Yes, the TV app offers the opportunity for many of the players to opt to support it and full circle us back to having a unified interface to access all of our programming. But if I'm those players, why do I want to cut Apple in when I can offer my content through my own app directly (and am already doing so)? Contrary to our own dreams here, these other companies don't revolve around a concept of how they can change to give Apple as much money and control of their output as possible. Instead, they've already seen how giving Apple a solid hold on another kind of media- music- fares with their music industry cousins. Why do they want to basically hand their video-oriented assets over to Apple's dominating control?
I like the "Apple can bring us everything at a huge discount and maybe commercial free" dream as much as the next guy but when I think it through, I don't see the path there so clearly. There are money issues, control issues, technical issues and so on
all in the way. Even history (of Apple getting the music industry under their thumb) works against the concept.

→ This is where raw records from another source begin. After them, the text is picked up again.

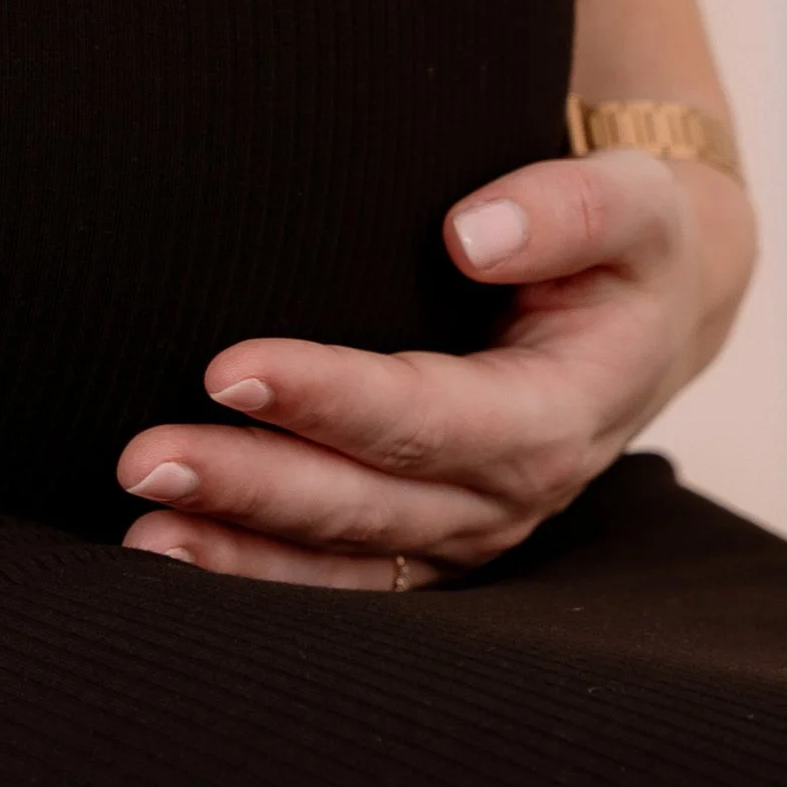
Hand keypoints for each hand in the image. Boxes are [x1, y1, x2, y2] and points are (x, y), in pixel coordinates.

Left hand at [117, 150, 757, 588]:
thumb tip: (470, 234)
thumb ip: (570, 209)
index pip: (428, 416)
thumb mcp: (635, 208)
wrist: (646, 315)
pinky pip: (338, 579)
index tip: (228, 368)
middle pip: (364, 502)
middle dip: (250, 485)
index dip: (328, 397)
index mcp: (554, 415)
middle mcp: (507, 494)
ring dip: (236, 550)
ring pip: (341, 559)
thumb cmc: (625, 251)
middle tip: (142, 458)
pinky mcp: (425, 545)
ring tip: (140, 529)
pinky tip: (171, 558)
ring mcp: (463, 533)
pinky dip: (254, 577)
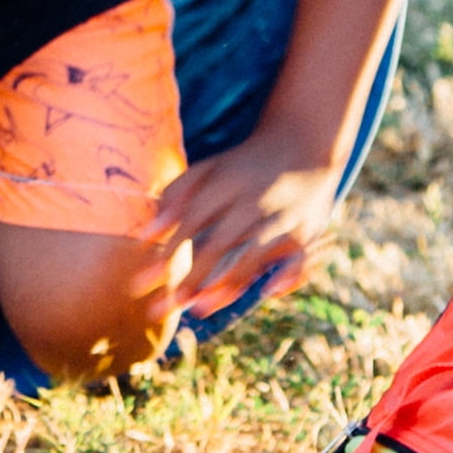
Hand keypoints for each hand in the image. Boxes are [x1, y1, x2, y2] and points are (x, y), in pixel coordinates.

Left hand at [134, 125, 341, 322]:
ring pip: (254, 256)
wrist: (304, 143)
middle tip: (169, 305)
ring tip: (200, 309)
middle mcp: (256, 200)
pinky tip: (267, 292)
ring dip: (228, 285)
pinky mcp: (307, 232)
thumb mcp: (210, 167)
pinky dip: (288, 276)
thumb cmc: (245, 163)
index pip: (195, 216)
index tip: (148, 275)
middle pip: (221, 242)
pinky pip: (301, 259)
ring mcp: (284, 218)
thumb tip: (145, 234)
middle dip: (194, 276)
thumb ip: (176, 194)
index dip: (172, 246)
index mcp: (230, 181)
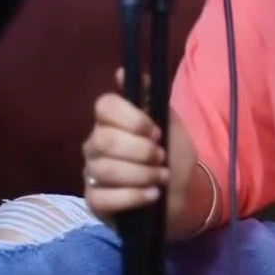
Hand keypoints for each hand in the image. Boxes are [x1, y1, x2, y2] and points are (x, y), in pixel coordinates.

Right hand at [82, 69, 169, 222]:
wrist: (182, 192)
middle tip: (161, 157)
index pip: (104, 106)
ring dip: (141, 175)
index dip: (132, 119)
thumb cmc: (173, 153)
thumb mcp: (169, 121)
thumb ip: (149, 95)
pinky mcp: (94, 202)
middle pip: (105, 140)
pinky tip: (152, 195)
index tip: (157, 132)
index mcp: (111, 120)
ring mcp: (92, 173)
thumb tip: (120, 71)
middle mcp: (95, 144)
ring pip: (105, 170)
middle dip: (139, 150)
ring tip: (162, 177)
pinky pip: (103, 198)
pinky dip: (132, 196)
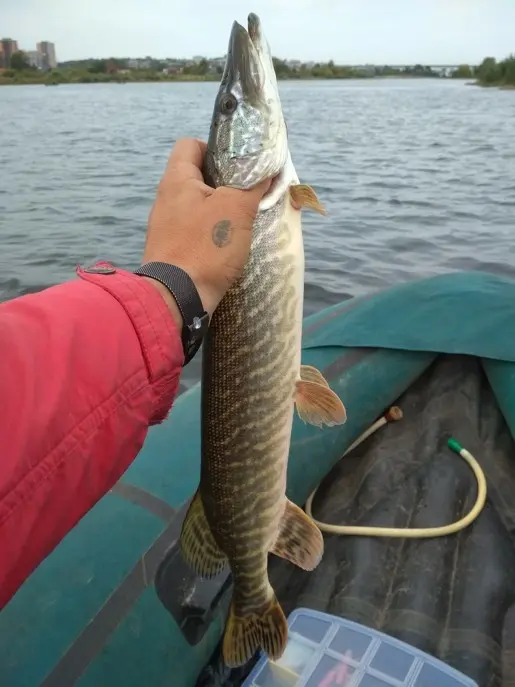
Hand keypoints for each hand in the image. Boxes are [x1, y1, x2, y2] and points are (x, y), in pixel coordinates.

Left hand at [142, 138, 269, 320]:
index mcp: (177, 180)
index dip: (216, 148)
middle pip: (197, 177)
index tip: (238, 166)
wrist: (176, 298)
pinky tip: (227, 247)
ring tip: (242, 223)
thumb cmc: (205, 247)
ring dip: (220, 211)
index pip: (191, 145)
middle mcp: (166, 199)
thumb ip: (253, 185)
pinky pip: (193, 231)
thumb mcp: (236, 210)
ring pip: (197, 207)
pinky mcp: (170, 250)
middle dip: (225, 184)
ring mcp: (166, 227)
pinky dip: (211, 234)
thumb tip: (267, 170)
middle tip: (248, 195)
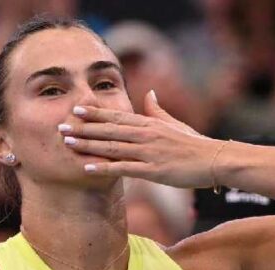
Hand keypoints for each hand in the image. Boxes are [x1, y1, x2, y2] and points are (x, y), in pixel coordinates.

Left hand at [59, 90, 222, 188]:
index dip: (94, 112)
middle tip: (60, 127)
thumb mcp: (174, 123)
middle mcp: (145, 135)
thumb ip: (157, 110)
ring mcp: (148, 153)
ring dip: (88, 145)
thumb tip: (148, 93)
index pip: (116, 116)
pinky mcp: (152, 171)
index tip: (75, 108)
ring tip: (67, 143)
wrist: (214, 160)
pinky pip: (123, 169)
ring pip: (111, 147)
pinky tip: (87, 168)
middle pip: (108, 130)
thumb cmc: (194, 143)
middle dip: (83, 128)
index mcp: (149, 123)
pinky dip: (104, 168)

That written, I'll hope you are right as it would be great to get everything in a quality Apple-oriented interface for presumably the same or less than cable/satt costs (and not having the cable industry make up for the defections to it by jacking up the broadband bill on which the service would entirely depend). But I'd like to see some rumors supporting that, beyond Apple is taking "me too" actions toward what is probably just another independent subscription offering for some original video content.